■ **HOW TO COMPLETE THIS TASK**: Stop after the line with "podróżowania ze"; until then, please copy every line of the records word for word from the first.

■ **MATERIAL PROVIDED**:
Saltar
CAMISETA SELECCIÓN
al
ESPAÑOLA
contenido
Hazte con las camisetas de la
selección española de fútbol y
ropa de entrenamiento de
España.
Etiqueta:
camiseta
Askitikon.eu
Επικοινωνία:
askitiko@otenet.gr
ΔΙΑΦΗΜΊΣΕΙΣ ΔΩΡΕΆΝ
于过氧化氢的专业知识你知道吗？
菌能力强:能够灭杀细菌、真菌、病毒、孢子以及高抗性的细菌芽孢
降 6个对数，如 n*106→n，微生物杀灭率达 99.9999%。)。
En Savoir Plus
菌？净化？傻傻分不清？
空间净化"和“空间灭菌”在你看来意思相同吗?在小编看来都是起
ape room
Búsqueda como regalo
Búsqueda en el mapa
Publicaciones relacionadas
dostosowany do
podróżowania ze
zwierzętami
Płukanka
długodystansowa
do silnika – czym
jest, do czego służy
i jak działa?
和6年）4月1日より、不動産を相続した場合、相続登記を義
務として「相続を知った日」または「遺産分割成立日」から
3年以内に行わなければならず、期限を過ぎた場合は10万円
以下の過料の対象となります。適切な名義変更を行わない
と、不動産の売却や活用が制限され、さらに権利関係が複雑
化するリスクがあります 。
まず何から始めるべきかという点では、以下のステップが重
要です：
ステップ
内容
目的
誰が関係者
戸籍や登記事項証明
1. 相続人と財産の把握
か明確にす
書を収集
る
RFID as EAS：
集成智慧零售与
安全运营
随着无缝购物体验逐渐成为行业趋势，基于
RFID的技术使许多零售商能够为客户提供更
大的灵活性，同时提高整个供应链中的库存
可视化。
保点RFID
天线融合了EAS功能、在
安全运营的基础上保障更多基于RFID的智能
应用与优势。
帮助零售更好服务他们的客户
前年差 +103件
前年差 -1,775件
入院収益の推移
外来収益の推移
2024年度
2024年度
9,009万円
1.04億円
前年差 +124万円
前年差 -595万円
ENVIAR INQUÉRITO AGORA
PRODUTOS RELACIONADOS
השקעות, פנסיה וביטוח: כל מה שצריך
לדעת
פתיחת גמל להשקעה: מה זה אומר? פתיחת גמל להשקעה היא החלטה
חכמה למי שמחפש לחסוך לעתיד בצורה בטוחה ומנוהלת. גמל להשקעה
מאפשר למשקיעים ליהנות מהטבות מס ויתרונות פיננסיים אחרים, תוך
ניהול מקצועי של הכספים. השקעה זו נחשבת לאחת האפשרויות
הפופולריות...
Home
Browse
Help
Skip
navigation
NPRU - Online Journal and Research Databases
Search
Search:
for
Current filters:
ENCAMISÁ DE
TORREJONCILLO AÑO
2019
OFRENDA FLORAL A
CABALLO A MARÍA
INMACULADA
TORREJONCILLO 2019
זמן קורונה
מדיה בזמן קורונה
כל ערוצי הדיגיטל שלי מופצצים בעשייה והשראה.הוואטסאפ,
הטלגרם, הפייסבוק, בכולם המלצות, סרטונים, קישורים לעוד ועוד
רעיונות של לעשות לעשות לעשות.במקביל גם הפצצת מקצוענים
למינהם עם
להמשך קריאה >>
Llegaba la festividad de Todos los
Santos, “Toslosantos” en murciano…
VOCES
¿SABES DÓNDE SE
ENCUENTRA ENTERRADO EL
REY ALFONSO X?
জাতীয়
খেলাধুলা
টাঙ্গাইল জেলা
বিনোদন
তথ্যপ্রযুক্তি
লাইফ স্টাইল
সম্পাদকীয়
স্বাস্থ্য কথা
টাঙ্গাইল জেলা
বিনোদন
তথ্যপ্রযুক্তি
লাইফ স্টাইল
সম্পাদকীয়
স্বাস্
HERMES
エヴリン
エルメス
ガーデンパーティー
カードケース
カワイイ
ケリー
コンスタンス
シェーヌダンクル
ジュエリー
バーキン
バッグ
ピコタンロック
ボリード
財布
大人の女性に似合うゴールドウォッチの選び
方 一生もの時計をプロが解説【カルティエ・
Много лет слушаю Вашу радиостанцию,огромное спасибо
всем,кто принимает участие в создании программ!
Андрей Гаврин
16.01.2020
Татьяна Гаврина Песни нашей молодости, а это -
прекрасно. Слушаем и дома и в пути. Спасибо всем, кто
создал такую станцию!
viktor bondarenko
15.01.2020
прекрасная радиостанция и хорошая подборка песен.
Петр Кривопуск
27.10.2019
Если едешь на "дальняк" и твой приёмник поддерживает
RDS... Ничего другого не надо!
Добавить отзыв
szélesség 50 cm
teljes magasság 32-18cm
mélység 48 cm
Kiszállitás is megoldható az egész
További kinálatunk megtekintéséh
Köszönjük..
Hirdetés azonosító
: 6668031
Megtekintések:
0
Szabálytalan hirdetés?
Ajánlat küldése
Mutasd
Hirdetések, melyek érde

■ **EXERCISE RESPONSE**:
Saltar
CAMISETA SELECCIÓN
al
ESPAÑOLA
contenido
Hazte con las camisetas de la
selección española de fútbol y
ropa de entrenamiento de
España.
Etiqueta:
camiseta
Askitikon.eu
Επικοινωνία:
askitiko@otenet.gr
ΔΙΑΦΗΜΊΣΕΙΣ ΔΩΡΕΆΝ
于过氧化氢的专业知识你知道吗？
菌能力强:能够灭杀细菌、真菌、病毒、孢子以及高抗性的细菌芽孢
降 6个对数，如 n*106→n，微生物杀灭率达 99.9999%。)。
En Savoir Plus
菌？净化？傻傻分不清？
空间净化"和“空间灭菌”在你看来意思相同吗?在小编看来都是起
ape room
Búsqueda como regalo
Búsqueda en el mapa
Publicaciones relacionadas
dostosowany do
podróżowania ze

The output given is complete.